Os olhos fecham uma, duas, três vezes... querendo manter-se fechados cada vez mais tempo. A boca abre, inspira, expira, fecha. A luz apaga-se, os cobertores tapam o corpo e pouco tempo depois adormeço. Adeus, até amanhã? Nem pensar.
Agora é que o espetáculo acontece. Durante 11 horas de sono entraram e saíram personagens de cena, em três peças distintas. É o teatro mais puro e verdadeiro de todos, em que se a peça está em cena é porque tu queres que esteja, afecte-te isso positiva ou negativamente.
O desenrolar da história pode não ter nexo algum, mas tu compreendes o seu significado. É arte. Na arte não interessa fazer sentido ou não, mas sim o simbolismo em si.
O cenário pode ser pobre ou não. Neste caso era. É porque o local não interessa, apenas a personagem que nele se encontra. Estão lá rostos. São meros figurantes, também não interessam. É como tudo na vida, há pessoas que estão lá, mas não sabes bem porquê.
Vejo a primeira personagem entrar em cena. Reconheço-a. É sangue do meu sangue, como poderia eu não reconhecê-la? Está igualzinho a sempre. Veio visitar-me, e só eu consigo vê-lo. Os figurantes não acreditam em mim, mas é-me indiferente. Eu vejo-o e estou a abraçá-lo, e nada me faz mais feliz como isso. A peça demora algum tempo, mas a imagem não muda.
Tu és o realizador da tua própria história e personagem principal em simultâneo. Quando estás em cena pode acontecer não saberes se aquilo que estás a viver é real ou fictício. Foi o que me aconteceu. Aquilo para mim era real, embora impossível.

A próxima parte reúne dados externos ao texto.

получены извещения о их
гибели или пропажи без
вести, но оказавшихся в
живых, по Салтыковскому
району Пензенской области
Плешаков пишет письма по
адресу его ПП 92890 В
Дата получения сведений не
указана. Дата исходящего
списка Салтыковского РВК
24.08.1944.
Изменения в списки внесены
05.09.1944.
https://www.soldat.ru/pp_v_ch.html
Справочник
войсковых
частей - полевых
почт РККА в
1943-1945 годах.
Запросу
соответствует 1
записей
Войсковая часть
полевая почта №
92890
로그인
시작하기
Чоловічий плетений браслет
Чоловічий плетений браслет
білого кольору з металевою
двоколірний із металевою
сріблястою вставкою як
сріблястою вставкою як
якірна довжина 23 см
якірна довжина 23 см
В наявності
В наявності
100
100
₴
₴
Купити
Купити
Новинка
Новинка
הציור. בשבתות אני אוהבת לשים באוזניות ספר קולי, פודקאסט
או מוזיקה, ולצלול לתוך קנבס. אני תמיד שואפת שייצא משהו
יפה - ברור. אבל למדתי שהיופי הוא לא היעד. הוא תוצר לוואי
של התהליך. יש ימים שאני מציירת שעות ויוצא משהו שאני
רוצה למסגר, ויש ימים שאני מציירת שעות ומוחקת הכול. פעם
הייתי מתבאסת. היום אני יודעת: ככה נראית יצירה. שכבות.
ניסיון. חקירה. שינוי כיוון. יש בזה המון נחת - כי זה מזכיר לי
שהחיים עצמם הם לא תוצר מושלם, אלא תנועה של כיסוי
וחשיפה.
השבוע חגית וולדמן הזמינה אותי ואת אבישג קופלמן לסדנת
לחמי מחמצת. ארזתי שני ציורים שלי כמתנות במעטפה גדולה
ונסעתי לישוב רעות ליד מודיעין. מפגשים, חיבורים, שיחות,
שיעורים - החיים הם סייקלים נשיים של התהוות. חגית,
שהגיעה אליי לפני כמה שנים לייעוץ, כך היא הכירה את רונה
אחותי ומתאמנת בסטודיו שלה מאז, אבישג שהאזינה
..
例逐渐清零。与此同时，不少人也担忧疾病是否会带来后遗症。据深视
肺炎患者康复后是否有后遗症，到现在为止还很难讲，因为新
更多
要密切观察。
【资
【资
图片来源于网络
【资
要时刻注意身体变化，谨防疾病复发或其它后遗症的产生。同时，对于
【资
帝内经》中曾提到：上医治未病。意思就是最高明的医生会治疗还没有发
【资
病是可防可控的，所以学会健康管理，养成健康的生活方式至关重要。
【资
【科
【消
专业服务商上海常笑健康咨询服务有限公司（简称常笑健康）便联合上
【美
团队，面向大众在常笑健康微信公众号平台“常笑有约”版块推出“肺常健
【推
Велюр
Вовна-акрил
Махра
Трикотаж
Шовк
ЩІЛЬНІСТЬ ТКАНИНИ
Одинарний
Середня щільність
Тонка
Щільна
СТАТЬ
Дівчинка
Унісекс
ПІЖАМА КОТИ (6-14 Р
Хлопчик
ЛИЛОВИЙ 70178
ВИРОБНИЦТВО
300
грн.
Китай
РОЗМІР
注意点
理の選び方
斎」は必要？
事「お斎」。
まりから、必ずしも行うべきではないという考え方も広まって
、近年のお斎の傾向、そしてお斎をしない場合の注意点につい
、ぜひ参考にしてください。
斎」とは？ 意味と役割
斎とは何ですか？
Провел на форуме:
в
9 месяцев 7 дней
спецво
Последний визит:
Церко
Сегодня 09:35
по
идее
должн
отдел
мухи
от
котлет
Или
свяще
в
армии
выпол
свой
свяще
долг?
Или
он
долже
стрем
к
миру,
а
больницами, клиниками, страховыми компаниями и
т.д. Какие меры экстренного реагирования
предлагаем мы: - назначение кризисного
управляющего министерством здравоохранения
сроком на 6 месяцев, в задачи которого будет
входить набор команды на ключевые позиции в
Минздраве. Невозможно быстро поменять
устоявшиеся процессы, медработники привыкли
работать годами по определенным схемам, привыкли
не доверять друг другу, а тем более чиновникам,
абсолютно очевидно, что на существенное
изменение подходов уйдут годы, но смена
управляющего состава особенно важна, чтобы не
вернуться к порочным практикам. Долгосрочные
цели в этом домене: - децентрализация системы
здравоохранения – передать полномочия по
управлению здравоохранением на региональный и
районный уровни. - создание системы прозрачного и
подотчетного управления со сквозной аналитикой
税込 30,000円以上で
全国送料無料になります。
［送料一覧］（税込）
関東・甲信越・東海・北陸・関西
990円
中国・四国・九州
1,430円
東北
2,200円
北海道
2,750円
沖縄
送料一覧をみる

Disse que vinha visitar-me mais vezes. Sem saber como ou porquê, a peça mudou.
Esta parece tão real, tão real, que podia ser verdade. Desta vez o realizador decidiu por em cena o medo. Não o vejo, mas ele está lá. É uma cena banal do quotidiano, em que me chateio com a pessoa que faz este coração bater mais depressa.
Durante estas horas há pormenores que se esquecem. Tanto podem voltar com o passar do tempo como perder-se para sempre. O realizador pode mesmo alterá-los, quando está consciente, passando a acreditar que as coisas aconteceram mesmo daquela maneira.
O corpo adormecido desperta em sobressalto. Abre os olhos, vê as horas. Não se lembra de nada por instantes. Não faz mal, minutos depois a actividade cerebral consciente começa a relembrar-se do que produziu inconscientemente. E também de forma inconsciente ou não, os olhos enchem-se de lágrimas. O primeiro sonho não foi real, aquela pessoa não esteve comigo e o coração sente um aperto.
De repente recordo-me das peças seguintes, as "secundárias". Sorrio e penso "Sou tão parva".
A verdade é que desta vez o insconsciente ganhou ao consciente. Por baixo dos meus olhos encontram-se fundos buracos negros, embora tenha dormido mais esta noite do que nas duas últimas que passaram. Parece que a Segunda Guerra Mundial passou pela minha cama. E (mesmo sendo este o meu último dia de férias) nem me apetece ir ver como está o mundo lá fora.
Enfim, podemos enganar-nos a nós próprios de dia, podemos fingir que isto ou aquilo não nos afecta. Mas o nosso inconsciente não se engana. Se aquilo que sonhámos não faz sentido, é porque ainda não lhe descobrimos um.